CONSIGNE DE TRAVAIL 1:
Imprimez sans rien changer le passage du texte source qui commence à "Il y avait de" et se termine à "fallait bien vivre.".
CONSIGNE DE TRAVAIL 2:
Dans le texte source, de quoi la ville se vengeait-elle aussi ? Énumérez tout ce qui est cité.

═════ TEXTE SOURCE ═════

En trois paragraphes cinglants, l’auteur pose d’entrée le décor d’une France de 1944 ni complètement victime, ni tout à fait bourreau, émergeant de quatre années d’une angoisse somme toute assez molle où l’héroïsme s’avérait une notion relative. Correspondant aux armées, Guillaume Arnoult veut prendre part à la fin de la guerre. Pour ce faire, il rallie Paris au début de l’hiver. Tout y a changé, de manière radicale ou imperceptible. « Chacun avait reconquis une seule chose, sa solitude ». Arpentant la ville libérée, Arnoult pense aux disparus mais aussi à son camarade Hersent, à la plume si flamboyante, devenu collaborateur. « Nous avons tous laissé s’accomplir le mal » : l’évocation d’Hersent lui suggère une responsabilité collective, l’absence d’authentiques innocents dans ce que fut le pays occupé. Arnoult s’en applique le principe. Il imagine que seul le bonheur l’arrachera à la culpabilité : avant de partir rejoindre les forces françaises en Allemagne, il projette ainsi de revoir son ex-compagne Irène, auprès de laquelle il connut pareil sentiment, et demande après elle à ses connaissances de la capitale. En même temps qu’il cherche Irène, dans un Paris qui manque de tout et où rien n’est plus pareil, ses rencontres – une mondaine, un artiste, un banquier – qui ont vieilli le renvoient à l’Occupation, à son ami Hersent si doué pour la vie et à la peine de mort que Guillaume ne parvient pas à lui souhaiter en dépit de la réalité de ses crimes. Peut-on vraiment « supprimer le problème en supprimant l’homme » en même temps que « Profiter de cette époque où chacun faisait son salut sur le dos des autres » ?
Incipit
La ville, après un été orageux, était revenue à une espèce de calme. Elle avait assisté à leur départ avec enthousiasme, un enthousiasme prudent, qui n’avait fait de victime que parmi les enfants et les ivrognes. L’automne nous avait installés non dans la paix mais dans une attente ardente. Tandis que toute une part de nous-mêmes retombait à sa passivité, notre imagination restait brûlante, et chaque jour nous faisait descendre un degré de plus dans l’horreur. Nous étions des hommes, et nous découvrions qu’être des hommes, c’était répondre au même nom que nos bourreaux. L’honneur des hommes, notre honneur, était entaché.
Il y avait de temps à autre un incident, comme un convoi d’Allemands blessés que la foule, debout devant la gare, attendant les siens, recevait à coups de pelles et de bâtons, et achevait d’estropier. Une heure après l’incident, Arnoult, dans la campagne ensoleillée, avait rencontré le convoi, en route pour le camp : des faces bleues, tuméfiées, n’exprimant rien d’autre qu’une indifférence ahurie, une stupeur intense : le masque du martyre. Ceux-là justement n’avaient rien à avouer ; la justice se trompait de porte. La ville se vengeait aussi de cinq ans d’inaction, de sourires, de complicités, de flirts, d’un enrichissement trop subit, qui allait bientôt acculer au luxe les moins favorisés. Il fallait bien vivre.

═════ LIGNES EXTRAITES ═════

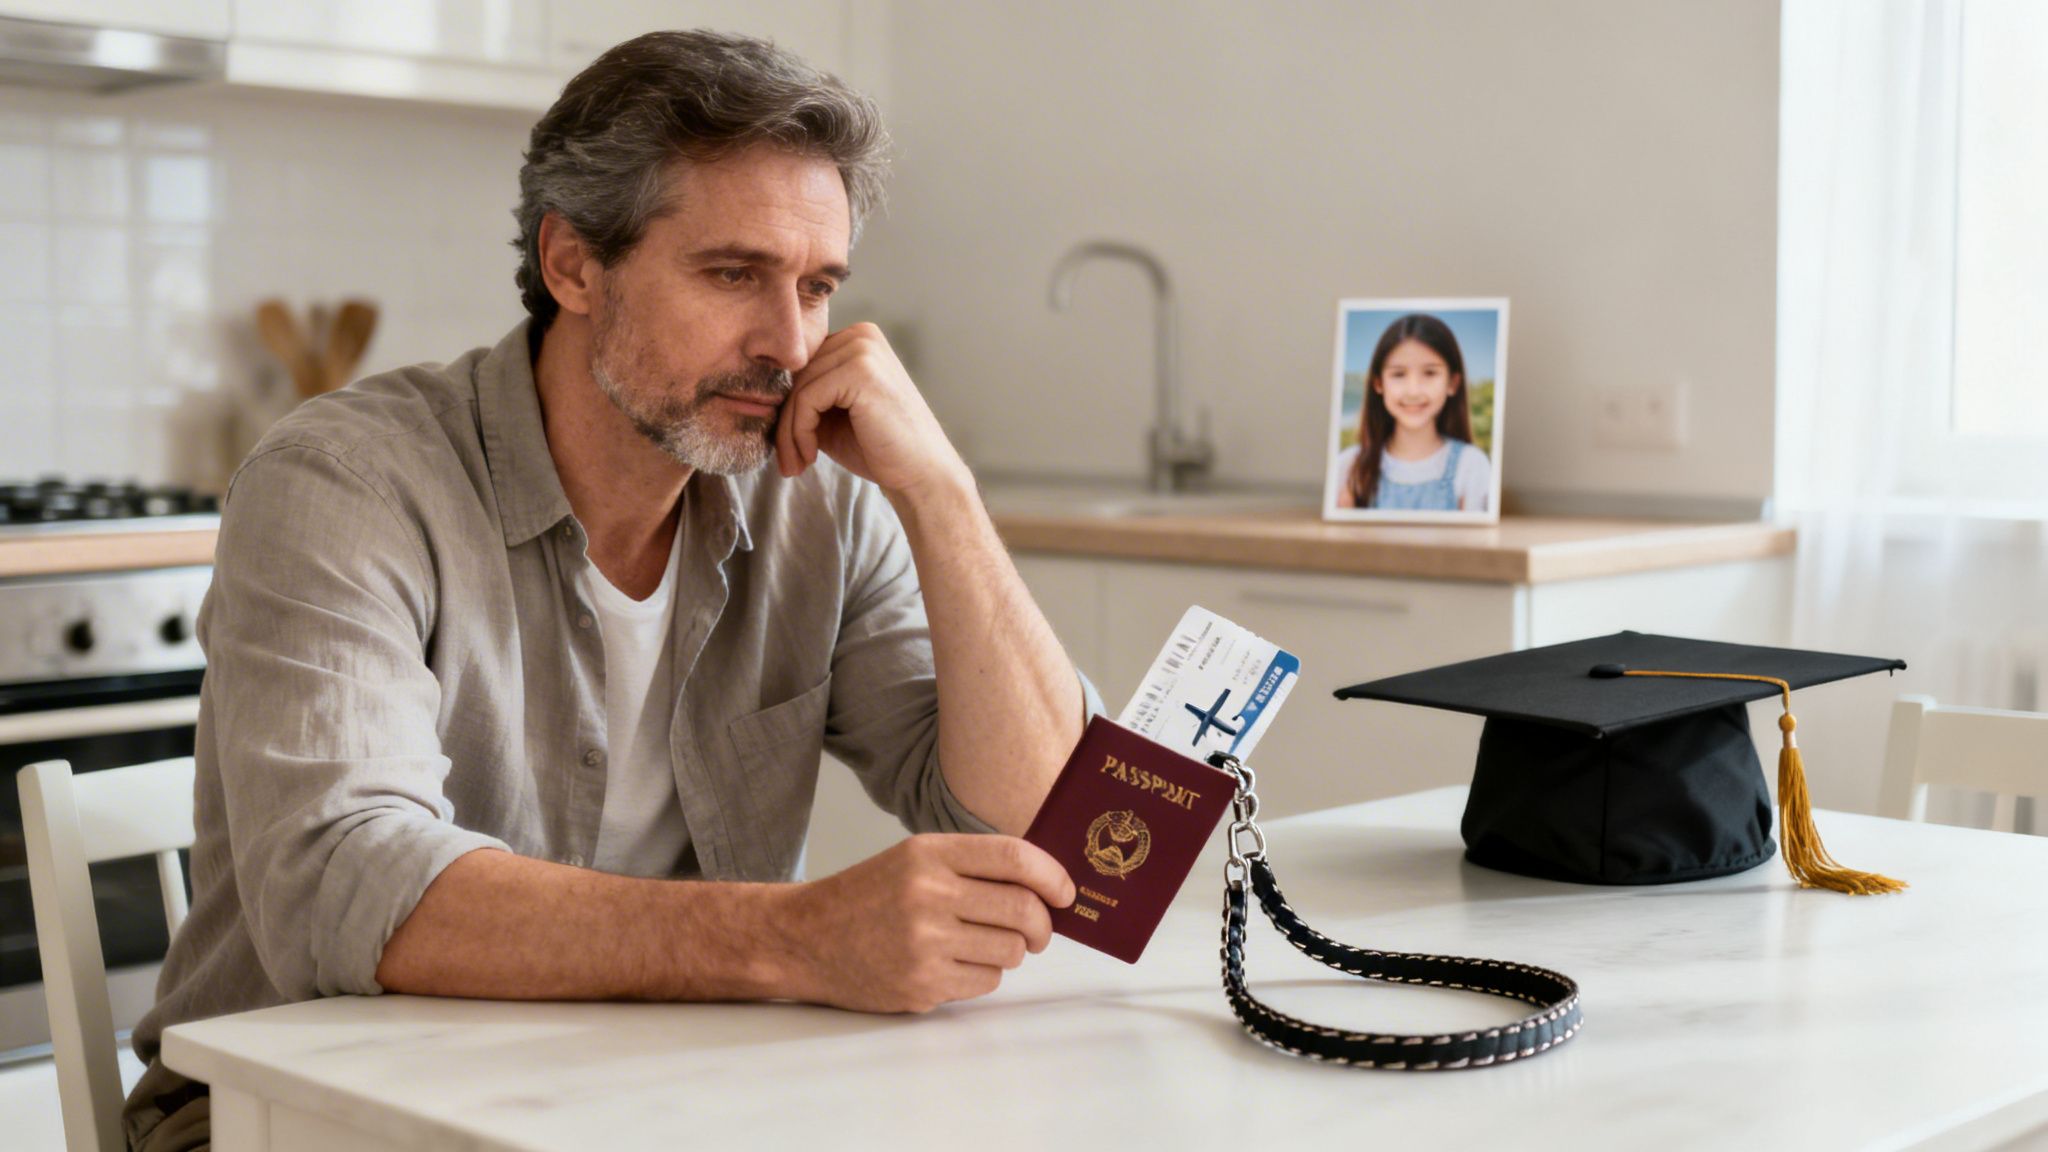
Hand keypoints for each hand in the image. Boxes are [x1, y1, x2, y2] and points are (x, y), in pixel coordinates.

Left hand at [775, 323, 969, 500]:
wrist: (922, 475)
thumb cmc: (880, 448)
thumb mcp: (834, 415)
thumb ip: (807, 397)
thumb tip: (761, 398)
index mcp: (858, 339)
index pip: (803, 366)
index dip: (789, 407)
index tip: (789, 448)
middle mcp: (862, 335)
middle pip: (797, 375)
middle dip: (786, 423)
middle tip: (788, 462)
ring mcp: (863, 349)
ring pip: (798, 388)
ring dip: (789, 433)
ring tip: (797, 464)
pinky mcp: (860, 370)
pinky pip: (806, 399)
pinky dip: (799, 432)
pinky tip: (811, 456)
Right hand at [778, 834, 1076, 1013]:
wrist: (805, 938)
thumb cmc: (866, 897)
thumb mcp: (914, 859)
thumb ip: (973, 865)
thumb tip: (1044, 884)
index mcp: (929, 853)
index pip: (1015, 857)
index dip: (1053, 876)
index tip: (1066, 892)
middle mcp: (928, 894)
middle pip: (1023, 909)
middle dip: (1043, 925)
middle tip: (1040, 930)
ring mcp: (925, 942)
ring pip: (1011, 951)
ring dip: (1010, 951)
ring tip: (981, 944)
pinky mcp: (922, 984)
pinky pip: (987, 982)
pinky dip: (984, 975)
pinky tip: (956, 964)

═════

RÉSULTAT 1:
Il y avait de temps à autre un incident, comme un convoi d’Allemands blessés que la foule, debout devant la gare, attendant les siens, recevait à coups de pelles et de bâtons, et achevait d’estropier. Une heure après l’incident, Arnoult, dans la campagne ensoleillée, avait rencontré le convoi, en route pour le camp : des faces bleues, tuméfiées, n’exprimant rien d’autre qu’une indifférence ahurie, une stupeur intense : le masque du martyre. Ceux-là justement n’avaient rien à avouer ; la justice se trompait de porte. La ville se vengeait aussi de cinq ans d’inaction, de sourires, de complicités, de flirts, d’un enrichissement trop subit, qui allait bientôt acculer au luxe les moins favorisés. Il fallait bien vivre.

RÉSULTAT 2:
- cinq ans d'inaction
- des sourires
- des complicités
- des flirts
- un enrichissement trop subit